We used the keywords ‘framework’ and ‘population health’ from the concept and context elements as search terms, respectively. Depending on the database, we used these terms as keywords or also included controlled vocabulary that corresponded to them. The keywords or controlled vocabulary were combined using the BOOLEAN operator ‘OR’ and ‘AND’ within and across the PCC elements, respectively. The search terms are given in S2 File . Where possible, filters were applied to select only human studies and English articles. The search of the databases was performed from 1 Jan 1990 to 5 May 2023. For some databases (Pubmed, EMBASE, Web of Science) we further applied a ‘title/abstract’ filter to improve the specificity of the search results. If we came across reports that mention an eligible framework but did not contain the relevant details to be included, we then searched for reports on that particular framework. We also searched reference lists of included reports.

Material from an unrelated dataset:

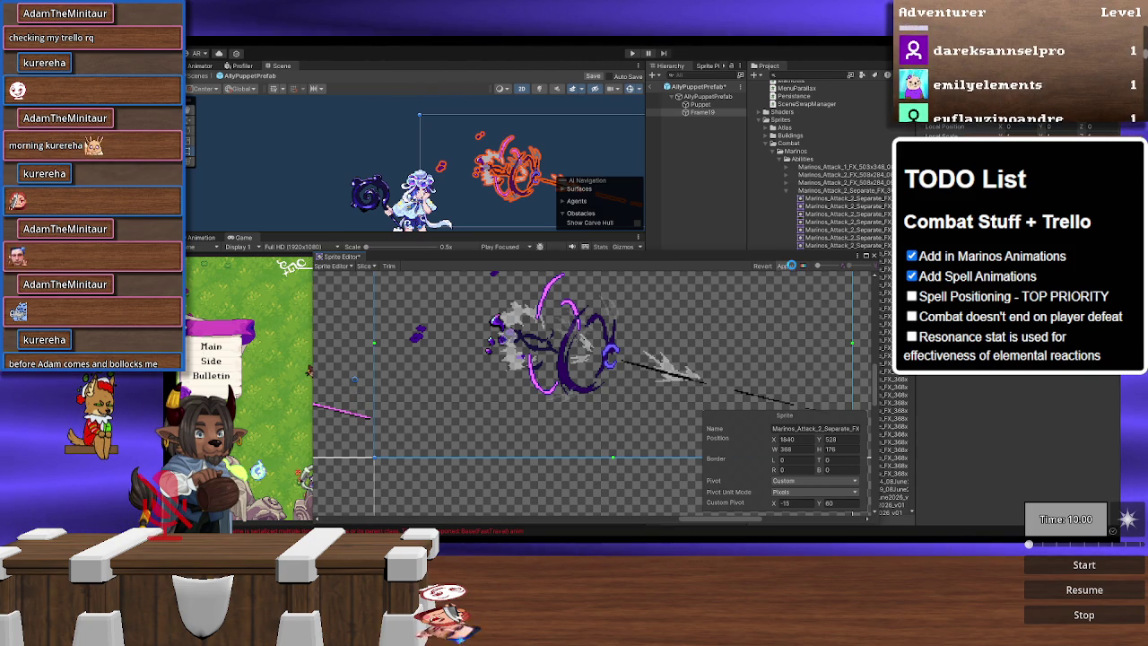
{"action": "left_click", "coordinate": [787, 266]}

Selection of sources of evidence

Three reviewers (SLC, CZHH, NEEK) developed and piloted the search strategy. Two stages of screenings were performed to select the sources of evidence. At the first stage, the titles and abstracts of each source was screened and selected for full text review by two reviewers independently. In the second stage, the full texts of articles selected in the first stage were also reviewed by 2 reviewers independently. In both stages, a third reviewer would make the final decision in the event of a conflict.

Data charting process

A data charting form to extract data of interest was developed by one reviewer (SLC) and piloted by another (CZHH). Data from each report was extracted by one reviewer and reviewed by a second reviewer. Any discrepancies were resolved by consensus between the data extractor and reviewer.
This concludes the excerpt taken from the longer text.